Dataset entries
--

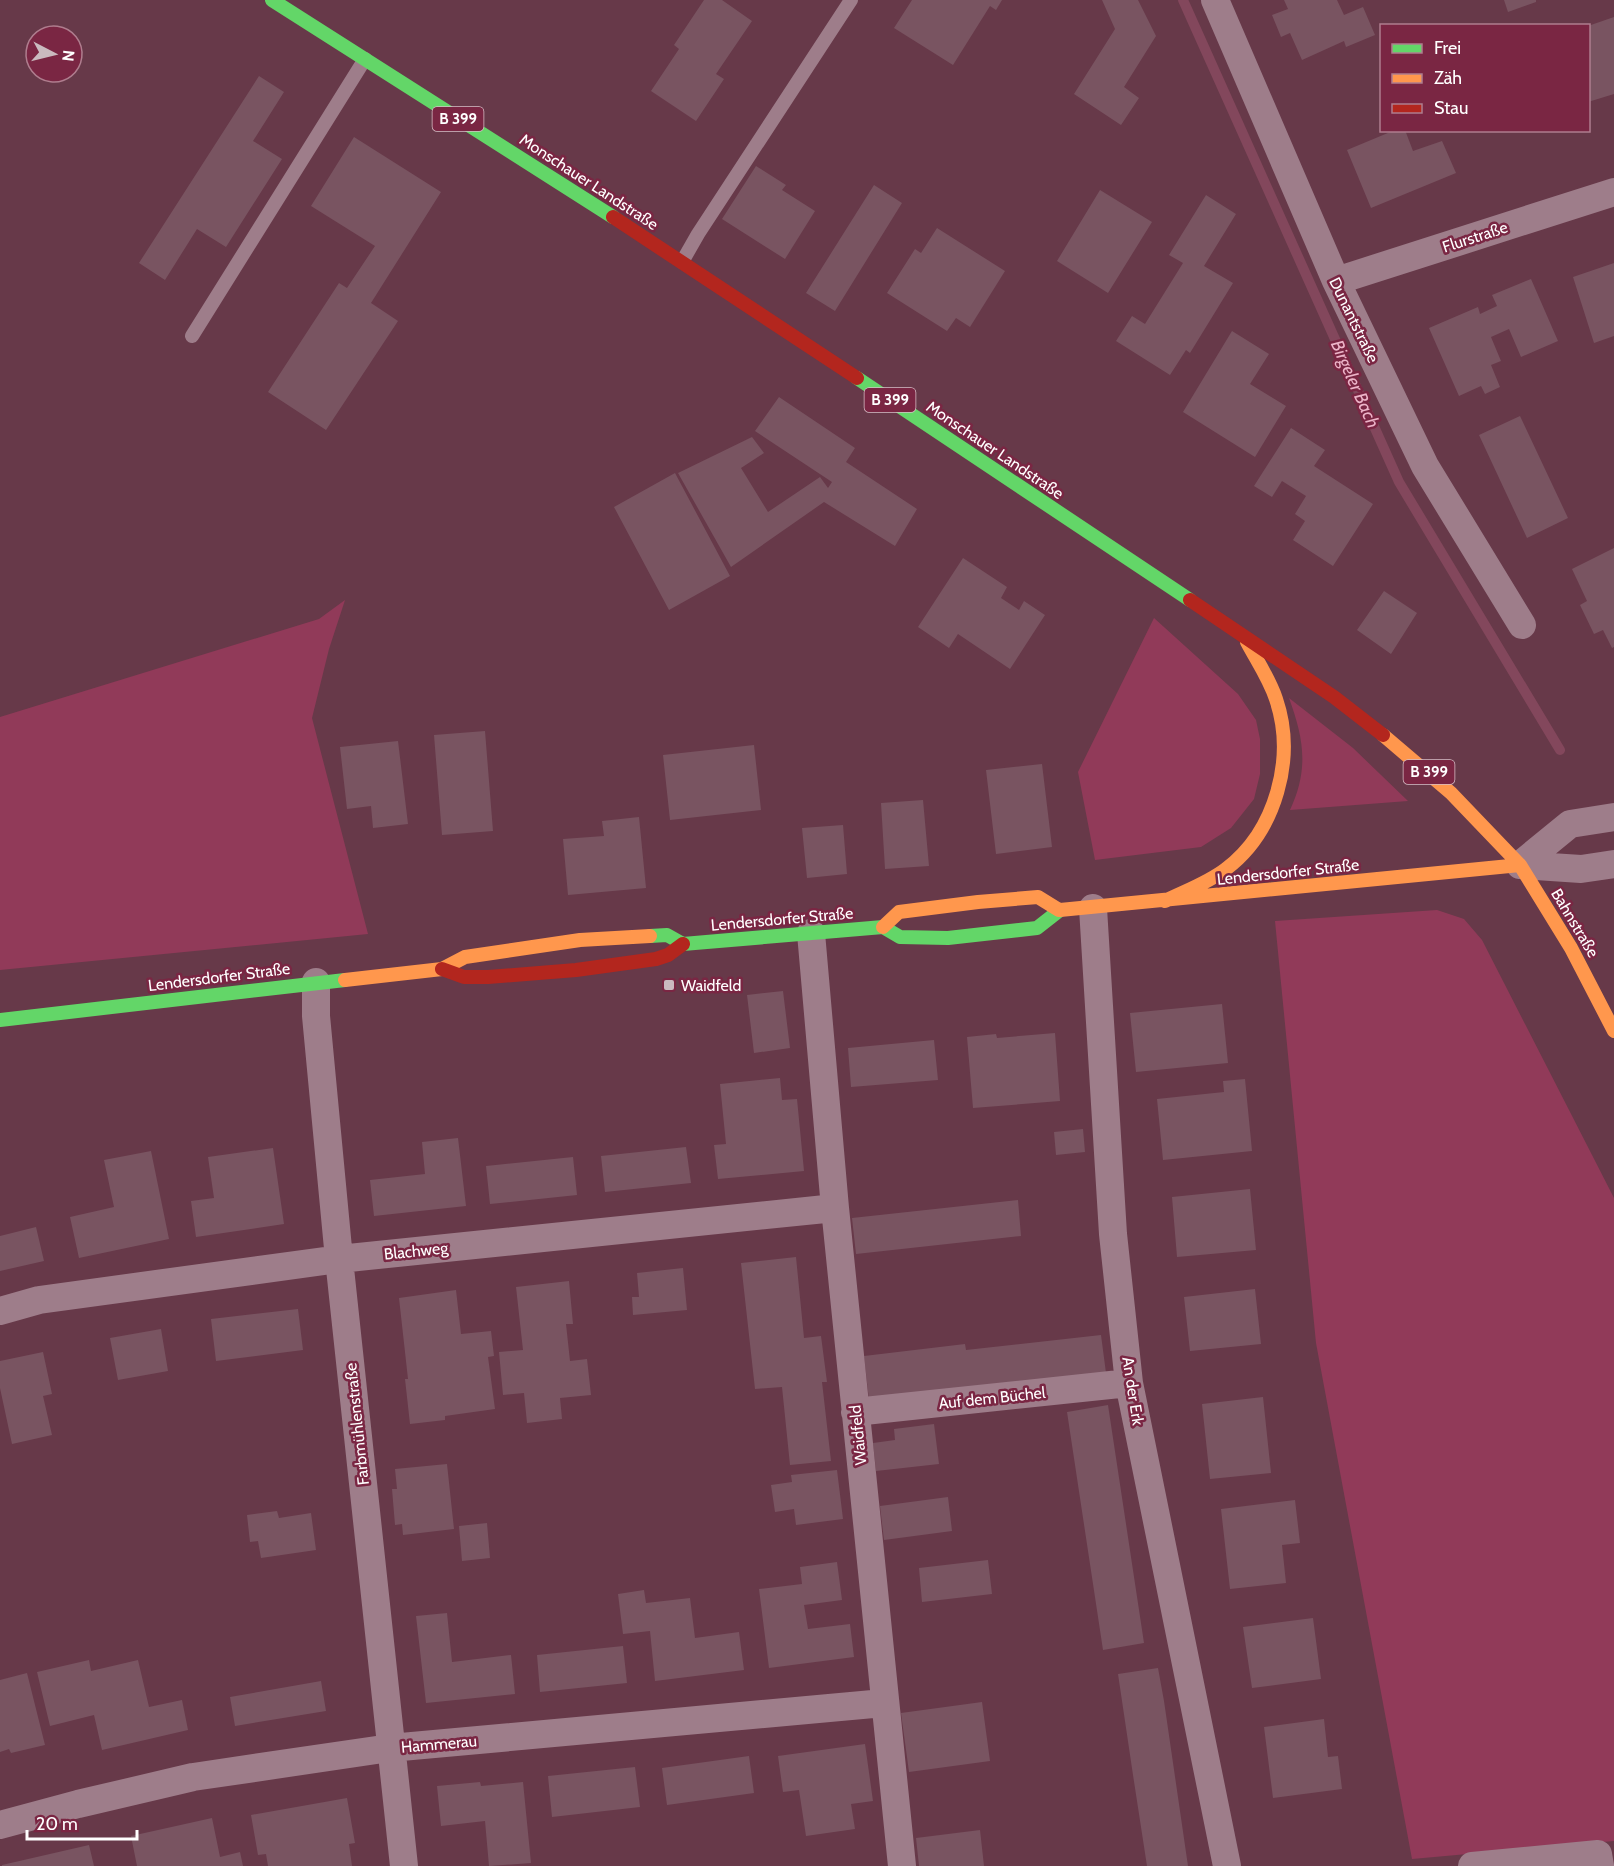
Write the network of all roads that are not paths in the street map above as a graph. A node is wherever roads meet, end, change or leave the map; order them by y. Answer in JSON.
{"nodes":[{"id":1,"x":272,"y":0,"type":"edge"},
{"id":2,"x":851,"y":0,"type":"edge"},
{"id":3,"x":1215,"y":0,"type":"edge"},
{"id":4,"x":365,"y":59,"type":"junction"},
{"id":5,"x":1614,"y":192,"type":"edge"},
{"id":6,"x":682,"y":262,"type":"junction"},
{"id":7,"x":1335,"y":281,"type":"junction"},
{"id":8,"x":192,"y":336,"type":"dead end"},
{"id":9,"x":1522,"y":625,"type":"dead end"},
{"id":10,"x":1245,"y":638,"type":"junction"},
{"id":11,"x":1614,"y":817,"type":"edge"},
{"id":12,"x":1614,"y":864,"type":"edge"},
{"id":13,"x":1520,"y":865,"type":"junction"},
{"id":14,"x":1165,"y":901,"type":"junction"},
{"id":15,"x":1093,"y":908,"type":"junction"},
{"id":16,"x":1059,"y":910,"type":"junction"},
{"id":17,"x":883,"y":927,"type":"junction"},
{"id":18,"x":811,"y":933,"type":"junction"},
{"id":19,"x":683,"y":944,"type":"junction"},
{"id":20,"x":442,"y":969,"type":"junction"},
{"id":21,"x":316,"y":982,"type":"junction"},
{"id":22,"x":0,"y":1020,"type":"edge"},
{"id":23,"x":1614,"y":1031,"type":"edge"},
{"id":24,"x":835,"y":1208,"type":"junction"},
{"id":25,"x":339,"y":1259,"type":"junction"},
{"id":26,"x":0,"y":1311,"type":"edge"},
{"id":27,"x":1129,"y":1383,"type":"junction"},
{"id":28,"x":855,"y":1412,"type":"junction"},
{"id":29,"x":884,"y":1703,"type":"junction"},
{"id":30,"x":390,"y":1748,"type":"junction"},
{"id":31,"x":0,"y":1825,"type":"edge"},
{"id":32,"x":1604,"y":1857,"type":"edge"},
{"id":33,"x":404,"y":1866,"type":"edge"},
{"id":34,"x":902,"y":1866,"type":"edge"},
{"id":35,"x":1227,"y":1866,"type":"edge"},
{"id":36,"x":1472,"y":1866,"type":"edge"}],
"edges":[{"from":1,"to":4,"type":"main road","name":"Monschauer Landstraße","number":"B 399"},
{"from":2,"to":6,"type":"lane"},
{"from":3,"to":7,"type":"street","name":"Dunantstraße"},
{"from":4,"to":6,"type":"main road","name":"Monschauer Landstraße","number":"B 399"},
{"from":4,"to":8,"type":"lane"},
{"from":5,"to":7,"type":"street","name":"Flurstraße"},
{"from":6,"to":10,"type":"main road","name":"Monschauer Landstraße","number":"B 399"},
{"from":7,"to":9,"type":"street","name":"Dunantstraße"},
{"from":10,"to":13,"type":"main road","name":"Monschauer Landstraße","number":"B 399"},
{"from":10,"to":14,"type":"main road"},
{"from":11,"to":13,"type":"street"},
{"from":12,"to":13,"type":"street"},
{"from":13,"to":14,"type":"main road","name":"Lendersdorfer Straße"},
{"from":13,"to":23,"type":"main road","name":"Bahnstraße","number":"B 399"},
{"from":14,"to":15,"type":"main road","name":"Lendersdorfer Straße"},
{"from":15,"to":16,"type":"main road","name":"Lendersdorfer Straße"},
{"from":15,"to":27,"type":"street","name":"An der Erk"},
{"from":16,"to":17,"type":"main road","name":"Lendersdorfer Straße"},
{"from":16,"to":17,"type":"main road","name":"Lendersdorfer Straße"},
{"from":17,"to":18,"type":"main road","name":"Lendersdorfer Straße"},
{"from":18,"to":19,"type":"main road","name":"Lendersdorfer Straße"},
{"from":18,"to":24,"type":"street","name":"Waidfeld"},
{"from":19,"to":20,"type":"main road","name":"Lendersdorfer Straße"},
{"from":19,"to":20,"type":"main road","name":"Lendersdorfer Straße"},
{"from":20,"to":21,"type":"main road","name":"Lendersdorfer Straße"},
{"from":21,"to":22,"type":"main road","name":"Lendersdorfer Straße"},
{"from":21,"to":25,"type":"street","name":"Farbmühlenstraße"},
{"from":24,"to":25,"type":"street","name":"Blachweg"},
{"from":24,"to":28,"type":"street","name":"Waidfeld"},
{"from":25,"to":26,"type":"street","name":"Blachweg"},
{"from":25,"to":30,"type":"street","name":"Farbmühlenstraße"},
{"from":27,"to":28,"type":"street","name":"Auf dem Büchel"},
{"from":27,"to":35,"type":"street","name":"An der Erk"},
{"from":28,"to":29,"type":"street","name":"Waidfeld"},
{"from":29,"to":30,"type":"street","name":"Hammerau"},
{"from":29,"to":34,"type":"street","name":"Waidfeld"},
{"from":30,"to":31,"type":"street","name":"Hammerau"},
{"from":30,"to":33,"type":"street","name":"Farbmühlenstraße"},
{"from":32,"to":36,"type":"street"}]}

--

Wherever the string "lane" is found in the entries, copy the line it sits in.

- [EXERCISE SOLUTION]
{"from":2,"to":6,"type":"lane"},
{"from":4,"to":8,"type":"lane"},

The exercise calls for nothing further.